Sie starrte von seiner Narbe in seine Augen. »Was hat ihn gehindert, dich zu töten?«
Lucius zuckte mit den Schultern. »War der Einzige, der seine Fragen noch beantworten konnte. Und er wollte jeden einzelnen von uns kriegen. Hat nächtelang versucht, es aus mir rauszufoltern. Mich zusehen lassen, wie sie im Gabenschlaf Saoirse Flasche um Flasche bluten ließen. Irgendwann hab ich 'ne Stimme gehört. Dachte erst, ich wär wahnsinnig geworden.
Hat mich gefragt, ob ich Émile hasse. Hab ihr gesagt nein, sondern nur, dass ich Saoirse retten und weg wollte. Die Druiden töten auch nur, wenn sie nicht anders können, also tu' ich's auch nicht. Die Stimme hat noch gesagt, dass die Druiden auch nicht anders können und gefragt, ob ich wirklich bereit bin, ihren Fluch zu teilen, wenn ich sie dadurch retten kann. Hab ja gesagt und dann ist meine Haut dunkler geworden.«
Sie nahm seine Hand und schmiegte sich an ihn. Tatsächlich wirkte seine Haut neben ihrer wie sonnengeküsstes Pergament. Wollte er damit sagen, die Schwarze Katze wäre für die bedingungslose Friedfertigkeit der Druiden verantwortlich?
»Hat sich angefühlt, als würd's keinen Ort auf der ganzen Welt geben, an den ich hingehöre, und ich wurde Manipulator.«
Der Nachmittag zog vorüber und die Sonne begrüßte den Horizont, als die Zwillinge noch immer auf dem Sofa saßen – nun mit einer Decke um sich – und Lucius ihr seine Gabe erklärte.
Anders als Seher oder Druiden verfügten Manipulatoren über eine stets konstante Menge Energie. Sie konnten nichts absorbieren und genauso wenig abgeben. Lediglich das beeinflussen, was schon vorhanden war, und auch nur die Emotionen, an die sie gebunden waren – Angst, Trauer und Einsamkeit in Lucius' Falle.

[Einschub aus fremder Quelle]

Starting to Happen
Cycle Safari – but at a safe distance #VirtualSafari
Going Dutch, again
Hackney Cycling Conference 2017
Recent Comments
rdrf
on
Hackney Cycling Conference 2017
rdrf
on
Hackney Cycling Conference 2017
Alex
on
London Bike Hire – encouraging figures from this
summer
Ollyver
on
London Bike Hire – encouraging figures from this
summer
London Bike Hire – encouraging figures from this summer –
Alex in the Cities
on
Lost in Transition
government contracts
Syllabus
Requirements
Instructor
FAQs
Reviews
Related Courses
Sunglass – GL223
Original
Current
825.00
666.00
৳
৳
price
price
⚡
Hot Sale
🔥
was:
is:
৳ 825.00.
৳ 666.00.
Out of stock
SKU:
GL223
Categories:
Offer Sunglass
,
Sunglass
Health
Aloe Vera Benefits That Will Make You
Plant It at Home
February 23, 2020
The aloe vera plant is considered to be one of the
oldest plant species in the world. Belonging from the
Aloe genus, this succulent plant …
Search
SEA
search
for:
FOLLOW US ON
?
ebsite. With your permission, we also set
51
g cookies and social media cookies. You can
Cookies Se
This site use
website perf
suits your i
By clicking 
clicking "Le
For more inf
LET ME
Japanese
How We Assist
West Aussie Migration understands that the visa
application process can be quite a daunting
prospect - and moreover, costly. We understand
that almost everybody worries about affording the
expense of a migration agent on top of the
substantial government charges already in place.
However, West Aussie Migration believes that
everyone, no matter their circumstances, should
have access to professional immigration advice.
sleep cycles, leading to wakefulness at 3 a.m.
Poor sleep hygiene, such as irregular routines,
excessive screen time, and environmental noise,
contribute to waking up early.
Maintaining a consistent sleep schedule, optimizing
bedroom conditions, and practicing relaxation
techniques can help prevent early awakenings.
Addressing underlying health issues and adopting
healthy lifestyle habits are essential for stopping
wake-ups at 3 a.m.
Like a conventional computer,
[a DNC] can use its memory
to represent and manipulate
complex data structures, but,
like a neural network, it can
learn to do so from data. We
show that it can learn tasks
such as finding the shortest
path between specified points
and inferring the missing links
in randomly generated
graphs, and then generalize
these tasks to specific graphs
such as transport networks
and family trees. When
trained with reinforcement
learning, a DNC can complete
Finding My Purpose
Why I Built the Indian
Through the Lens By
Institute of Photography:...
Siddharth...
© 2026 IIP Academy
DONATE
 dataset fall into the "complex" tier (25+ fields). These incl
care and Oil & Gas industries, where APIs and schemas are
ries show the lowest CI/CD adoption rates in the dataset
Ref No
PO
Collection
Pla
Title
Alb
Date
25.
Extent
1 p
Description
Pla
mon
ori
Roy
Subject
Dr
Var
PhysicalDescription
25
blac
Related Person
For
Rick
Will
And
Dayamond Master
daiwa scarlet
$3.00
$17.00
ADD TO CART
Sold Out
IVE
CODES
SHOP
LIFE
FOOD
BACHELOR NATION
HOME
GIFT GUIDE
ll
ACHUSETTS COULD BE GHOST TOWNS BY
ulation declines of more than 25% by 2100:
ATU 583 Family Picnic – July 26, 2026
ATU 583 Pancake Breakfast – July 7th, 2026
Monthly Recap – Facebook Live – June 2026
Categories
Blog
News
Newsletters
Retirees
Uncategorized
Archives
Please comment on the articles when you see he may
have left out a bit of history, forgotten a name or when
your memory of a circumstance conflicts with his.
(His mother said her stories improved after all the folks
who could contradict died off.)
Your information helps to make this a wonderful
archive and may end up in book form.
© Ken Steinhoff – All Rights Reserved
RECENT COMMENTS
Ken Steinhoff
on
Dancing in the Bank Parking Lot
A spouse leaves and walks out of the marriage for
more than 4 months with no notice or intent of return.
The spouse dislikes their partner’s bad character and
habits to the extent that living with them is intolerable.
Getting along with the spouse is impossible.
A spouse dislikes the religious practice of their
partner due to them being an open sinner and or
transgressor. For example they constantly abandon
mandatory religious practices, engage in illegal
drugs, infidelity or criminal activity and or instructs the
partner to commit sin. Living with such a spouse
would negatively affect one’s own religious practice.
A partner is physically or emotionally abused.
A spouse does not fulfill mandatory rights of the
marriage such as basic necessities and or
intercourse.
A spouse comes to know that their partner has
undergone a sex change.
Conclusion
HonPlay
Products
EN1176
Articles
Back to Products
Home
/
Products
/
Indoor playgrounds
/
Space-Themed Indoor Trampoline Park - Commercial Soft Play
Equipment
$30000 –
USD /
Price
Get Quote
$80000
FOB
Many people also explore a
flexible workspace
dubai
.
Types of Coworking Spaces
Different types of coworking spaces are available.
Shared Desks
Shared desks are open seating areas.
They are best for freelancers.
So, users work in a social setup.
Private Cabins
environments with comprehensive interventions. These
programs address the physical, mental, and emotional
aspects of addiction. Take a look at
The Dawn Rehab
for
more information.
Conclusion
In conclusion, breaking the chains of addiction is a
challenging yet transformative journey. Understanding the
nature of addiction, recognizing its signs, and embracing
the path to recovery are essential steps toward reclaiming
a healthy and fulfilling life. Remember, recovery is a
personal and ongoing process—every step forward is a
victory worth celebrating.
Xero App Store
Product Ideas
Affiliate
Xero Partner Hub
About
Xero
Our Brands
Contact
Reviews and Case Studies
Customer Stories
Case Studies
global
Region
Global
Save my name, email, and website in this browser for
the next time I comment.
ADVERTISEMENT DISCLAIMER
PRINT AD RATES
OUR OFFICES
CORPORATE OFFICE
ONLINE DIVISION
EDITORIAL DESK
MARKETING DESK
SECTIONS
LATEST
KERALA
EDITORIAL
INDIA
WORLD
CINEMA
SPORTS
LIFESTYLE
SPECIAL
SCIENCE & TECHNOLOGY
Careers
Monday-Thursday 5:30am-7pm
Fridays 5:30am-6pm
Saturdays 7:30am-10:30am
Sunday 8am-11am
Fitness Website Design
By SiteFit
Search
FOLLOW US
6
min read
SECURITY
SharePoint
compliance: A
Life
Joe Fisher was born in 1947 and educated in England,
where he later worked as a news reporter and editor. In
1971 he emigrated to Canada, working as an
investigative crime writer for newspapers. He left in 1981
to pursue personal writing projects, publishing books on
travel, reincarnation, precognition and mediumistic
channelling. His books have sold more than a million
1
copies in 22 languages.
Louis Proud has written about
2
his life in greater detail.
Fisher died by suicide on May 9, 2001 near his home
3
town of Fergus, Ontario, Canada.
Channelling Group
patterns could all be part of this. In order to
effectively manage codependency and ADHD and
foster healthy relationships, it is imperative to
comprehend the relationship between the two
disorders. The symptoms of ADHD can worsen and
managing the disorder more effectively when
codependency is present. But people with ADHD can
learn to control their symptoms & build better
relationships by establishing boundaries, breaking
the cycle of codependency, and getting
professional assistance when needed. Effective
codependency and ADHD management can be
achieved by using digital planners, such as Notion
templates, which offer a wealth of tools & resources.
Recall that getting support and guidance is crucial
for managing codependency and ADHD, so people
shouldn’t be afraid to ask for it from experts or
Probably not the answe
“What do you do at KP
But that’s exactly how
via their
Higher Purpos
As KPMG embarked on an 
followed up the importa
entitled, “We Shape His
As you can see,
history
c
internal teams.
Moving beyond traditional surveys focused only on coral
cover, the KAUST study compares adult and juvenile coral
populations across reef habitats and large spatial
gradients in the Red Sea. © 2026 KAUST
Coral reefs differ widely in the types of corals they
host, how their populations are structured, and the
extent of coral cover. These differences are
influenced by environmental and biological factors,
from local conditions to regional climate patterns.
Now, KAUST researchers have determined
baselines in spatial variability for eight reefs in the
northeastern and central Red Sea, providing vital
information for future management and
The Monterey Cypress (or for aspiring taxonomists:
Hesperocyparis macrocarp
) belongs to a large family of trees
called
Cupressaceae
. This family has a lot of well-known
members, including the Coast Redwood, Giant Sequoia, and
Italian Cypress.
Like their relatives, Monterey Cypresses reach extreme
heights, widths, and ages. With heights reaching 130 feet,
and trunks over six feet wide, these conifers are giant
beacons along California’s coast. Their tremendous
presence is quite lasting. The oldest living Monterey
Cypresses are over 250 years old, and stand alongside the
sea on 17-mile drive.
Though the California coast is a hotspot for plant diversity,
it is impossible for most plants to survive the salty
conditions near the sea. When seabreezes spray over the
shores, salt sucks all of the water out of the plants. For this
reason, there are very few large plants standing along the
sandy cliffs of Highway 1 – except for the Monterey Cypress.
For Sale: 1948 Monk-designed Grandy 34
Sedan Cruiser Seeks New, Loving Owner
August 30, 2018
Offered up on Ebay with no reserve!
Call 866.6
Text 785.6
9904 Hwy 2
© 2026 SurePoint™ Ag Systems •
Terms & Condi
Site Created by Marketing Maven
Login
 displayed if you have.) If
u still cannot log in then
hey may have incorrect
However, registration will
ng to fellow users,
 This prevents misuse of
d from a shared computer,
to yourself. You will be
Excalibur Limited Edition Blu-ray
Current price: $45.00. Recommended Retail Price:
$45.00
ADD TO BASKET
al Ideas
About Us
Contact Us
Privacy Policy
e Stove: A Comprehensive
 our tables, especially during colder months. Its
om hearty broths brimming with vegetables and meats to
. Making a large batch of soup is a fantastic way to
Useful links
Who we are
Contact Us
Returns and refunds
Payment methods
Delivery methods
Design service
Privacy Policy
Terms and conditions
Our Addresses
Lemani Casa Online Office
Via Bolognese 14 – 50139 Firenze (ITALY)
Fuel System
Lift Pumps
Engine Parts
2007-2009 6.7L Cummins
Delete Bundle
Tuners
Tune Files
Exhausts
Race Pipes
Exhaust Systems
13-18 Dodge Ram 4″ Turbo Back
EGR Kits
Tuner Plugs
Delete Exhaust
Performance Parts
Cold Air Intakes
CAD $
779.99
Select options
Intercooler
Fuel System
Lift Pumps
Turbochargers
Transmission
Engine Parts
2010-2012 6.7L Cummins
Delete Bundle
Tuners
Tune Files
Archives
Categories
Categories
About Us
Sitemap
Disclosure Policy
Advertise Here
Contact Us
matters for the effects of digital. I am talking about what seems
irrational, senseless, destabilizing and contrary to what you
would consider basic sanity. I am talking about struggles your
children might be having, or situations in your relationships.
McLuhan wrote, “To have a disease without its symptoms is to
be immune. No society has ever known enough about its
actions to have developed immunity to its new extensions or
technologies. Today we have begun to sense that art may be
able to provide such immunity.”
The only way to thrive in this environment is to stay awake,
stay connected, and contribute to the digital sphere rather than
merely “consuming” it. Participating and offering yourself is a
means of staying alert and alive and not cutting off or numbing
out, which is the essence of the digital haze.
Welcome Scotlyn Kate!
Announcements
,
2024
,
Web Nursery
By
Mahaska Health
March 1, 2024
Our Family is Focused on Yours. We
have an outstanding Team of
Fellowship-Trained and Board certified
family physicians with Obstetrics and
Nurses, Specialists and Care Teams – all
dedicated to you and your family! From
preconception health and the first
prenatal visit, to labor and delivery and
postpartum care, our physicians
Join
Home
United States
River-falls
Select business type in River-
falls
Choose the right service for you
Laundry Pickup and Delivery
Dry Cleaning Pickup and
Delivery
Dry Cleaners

Je länger er in der Nähe seiner Zielperson blieb und seine Gabe nutzte, umso stärker und langanhaltender die Wirkung.
»Lass uns auf etwas schwören, Lucius – im Angesicht der letzten Strahlen der über alles richtenden Sonne.« Sie reichte ihm die Hand. »Dass von nun an keiner den anderen ohne dessen Einverständnis täuscht, belügt, beschattet oder beeinflusst.«
Sein Blick wanderte durch den Raum, ehe er sie zögernd fixierte.
Schließlich nahm er ihre Hand. »Unter dem wachsamen Licht der rechtsprechenden Sonne, unter dem allgegenwärtigen Licht des leitenden Ersten Sterns, unter der Demut vorm Herrn der Welt: Ich, Lucius Elio Amias Aureum« – seine Schultern fielen ein ganzes Stück herab – »schwöre hiermit, meine Gabe dir gegenüber nicht mehr unerlaubt und ohne dein Wissen zu verwenden.«
Fina nickte und wiederholte seine Worte mit ihrem Namen.
Die vom Phönix herabgetragene Sonne, der ewig stehende Erste Stern und der leuchtende Silbermond bezeugten ihren Eid.